Todos corrieron para tratar de ayudar.

El cuerpo completo estaba enterrado y sólo su mano derecha sobresalía en la superficie; estaba muy pálida y tenía rastros de esmalte transparente en las uñas.

Los socorristas alejaron a los otros voluntarios un poco del lugar y hábilmente hicieron su trabajo. Ellos, con destreza, arrebataron de la tierra abrazante el cuerpo de una mujer de unos 30 años de edad; su cadáver fue encontrado sobre la mesa del comedor destruido de una casa, bajo metales retorcidos, trozos de madera y otros escombros; estaba sucio y en las primeras horas de descomposición; pero también había abundante sangre desecada en su cabeza.

Roberto no podía imaginar quién era… Se acercó por curiosidad primero; pero también porque le pareció ver algo fuertemente familiar en ella.

Cuando vio su cadáver, con el rostro totalmente cubierto de tierra, irreconocible al principio, sintió una aguda estocada en el corazón: era el presentimiento de lo peor. Era la dolorosa corazonada. Eran sus pies, eran sus manos, eran sus labios…

-¡Yo la conozco! –gritó Roberto.

Observó con atención el cuerpo de Isabel. ¡Y ahí estaba el tatuaje de un colibrí verde, en el muslo izquierdo!

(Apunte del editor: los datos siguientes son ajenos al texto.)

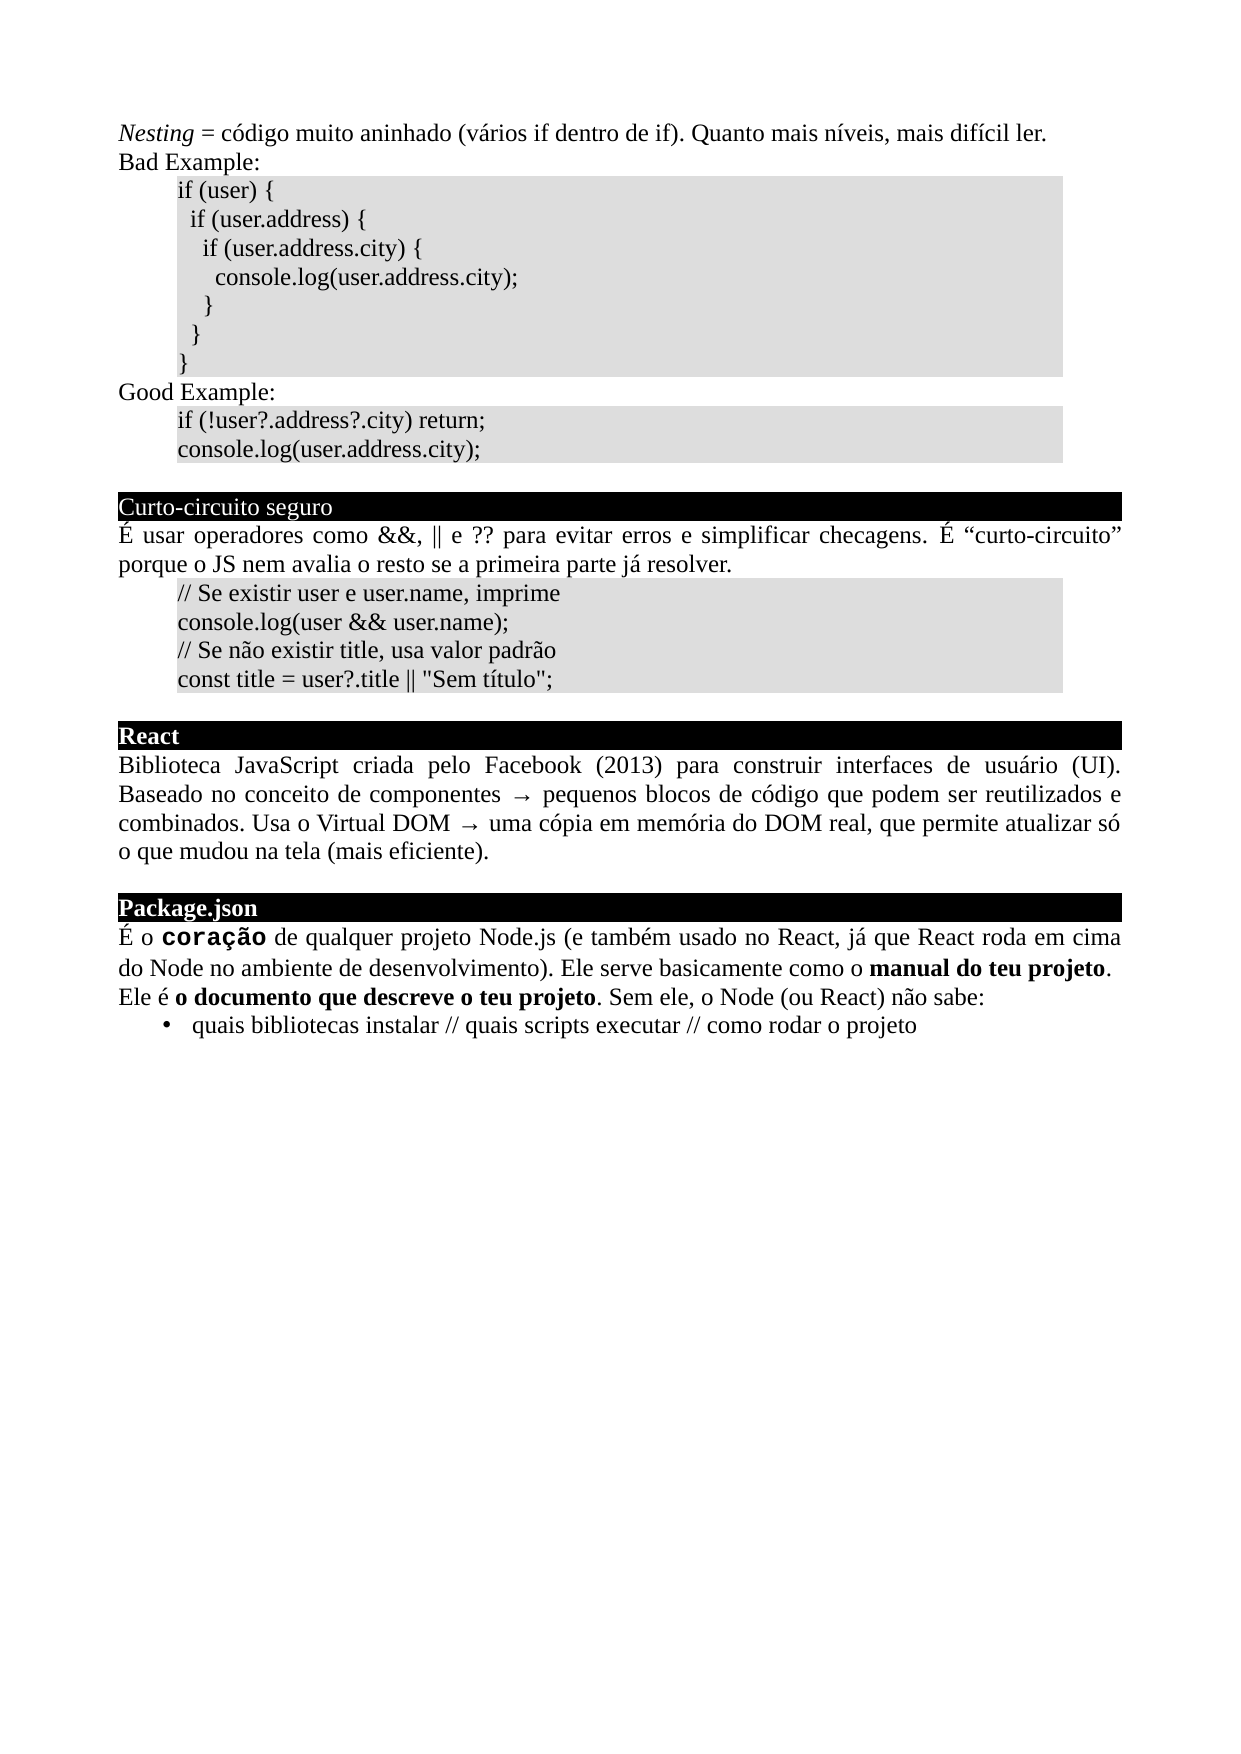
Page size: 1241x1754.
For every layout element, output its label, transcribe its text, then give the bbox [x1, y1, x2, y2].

text const title = user?.title || "Sem título"; [177, 664, 1063, 693]
text Curto-circuito seguro [118, 492, 1122, 521]
text } [177, 291, 1063, 319]
text React [118, 721, 1122, 750]
text if (user.address.city) { [177, 233, 1063, 262]
text } [177, 319, 1063, 348]
list quais bibliotecas instalar // quais scripts executar // como rodar o projeto [162, 1011, 1122, 1039]
text if (!user?.address?.city) return; [177, 406, 1063, 434]
text } [177, 348, 1063, 377]
text Nesting = código muito aninhado (vários if dentro de if). Quanto mais níveis, mais difícil ler. [118, 118, 1122, 147]
text É usar operadores como &&, || e ?? para evitar erros e simplificar checagens. É “curto-circuito” porque o JS nem avalia o resto se a primeira parte já resolver. [118, 521, 1122, 578]
text if (user.address) { [177, 204, 1063, 233]
text // Se existir user e user.name, imprime [177, 578, 1063, 607]
text console.log(user.address.city); [177, 434, 1063, 463]
text console.log(user && user.name); [177, 607, 1063, 636]
text Package.json [118, 893, 1122, 922]
text console.log(user.address.city); [177, 262, 1063, 291]
text if (user) { [177, 176, 1063, 204]
text Biblioteca JavaScript criada pelo Facebook (2013) para construir interfaces de usuário (UI). Baseado no conceito de componentes → pequenos blocos de código que podem ser reutilizados e combinados. Usa o Virtual DOM → uma cópia em memória do DOM real, que permite atualizar só o que mudou na tela (mais eficiente). [118, 750, 1122, 865]
text É o coração de qualquer projeto Node.js (e também usado no React, já que React roda em cima do Node no ambiente de desenvolvimento). Ele serve basicamente como o manual do teu projeto. [118, 922, 1122, 982]
text Bad Example: [118, 147, 1122, 176]
text Good Example: [118, 377, 1122, 406]
text Ele é o documento que descreve o teu projeto. Sem ele, o Node (ou React) não sabe: [118, 982, 1122, 1011]
text // Se não existir title, usa valor padrão [177, 636, 1063, 664]
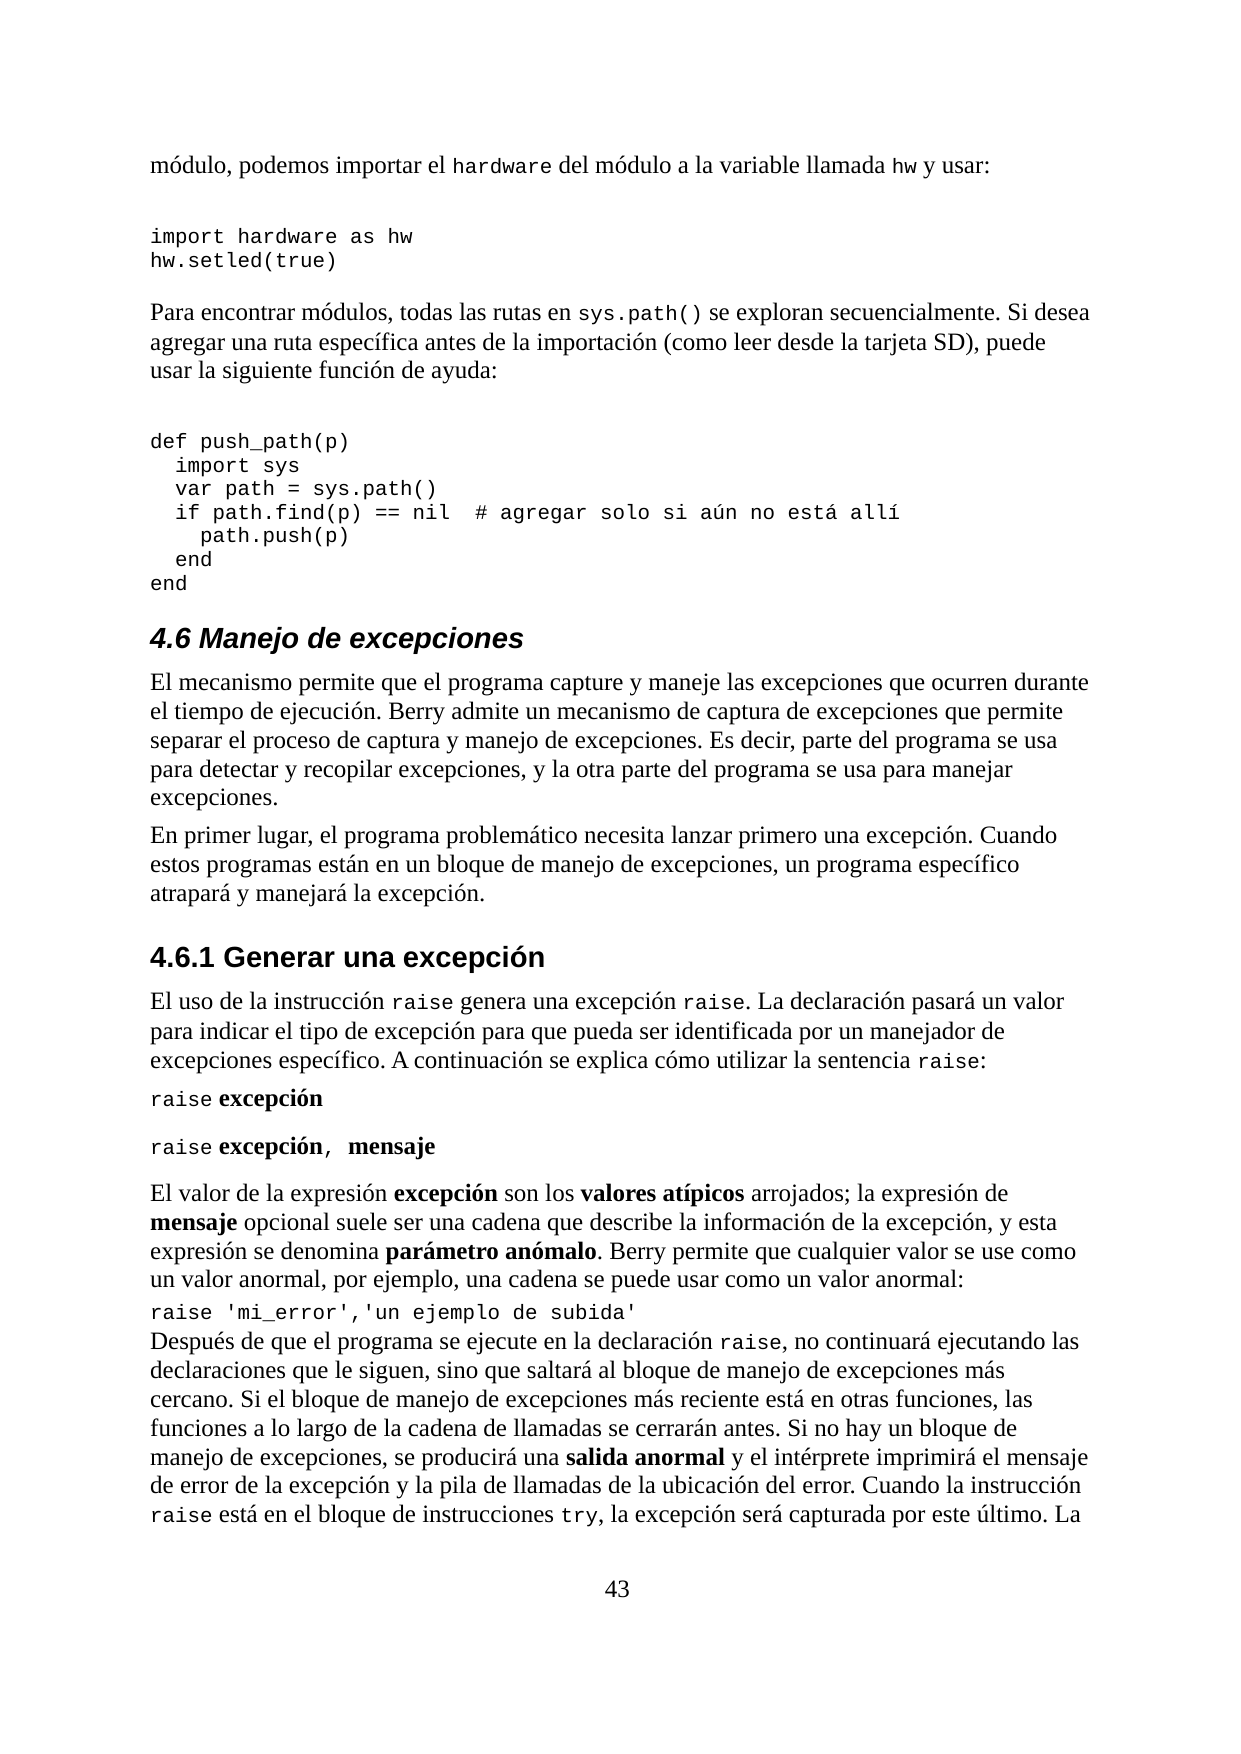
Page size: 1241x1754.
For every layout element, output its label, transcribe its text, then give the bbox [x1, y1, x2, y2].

Cuando se dio cuenta de que era ella, que era Isabel, Roberto no pudo más que sentir incredulidad. Seca y chocante incredulidad.

Las preguntas rondaron como hormigas rojas en su cerebro. « ¿Qué hace ella aquí? ¿Estuvo aquí la noche anterior al terremoto y por eso no llegó a dormir a su casa? »

-¡Isabel! ¡Isabel! –musitó Roberto casi si fuerzas, desconsolado, junto a los restos de ella.


Y luego, con el breve tiempo y la prontitud que se requiere cuando es un ser humano amado el que muere, Roberto se aterró con la noticia y la asimiló con dolor y amargura...

La mano de alguien –no supo nunca la de quién- le dio palmadas en la espalda.
Este es el capítulo I de la novela inédita HABLANDO CON LOS MUERTOS de Óscar Perdomo León.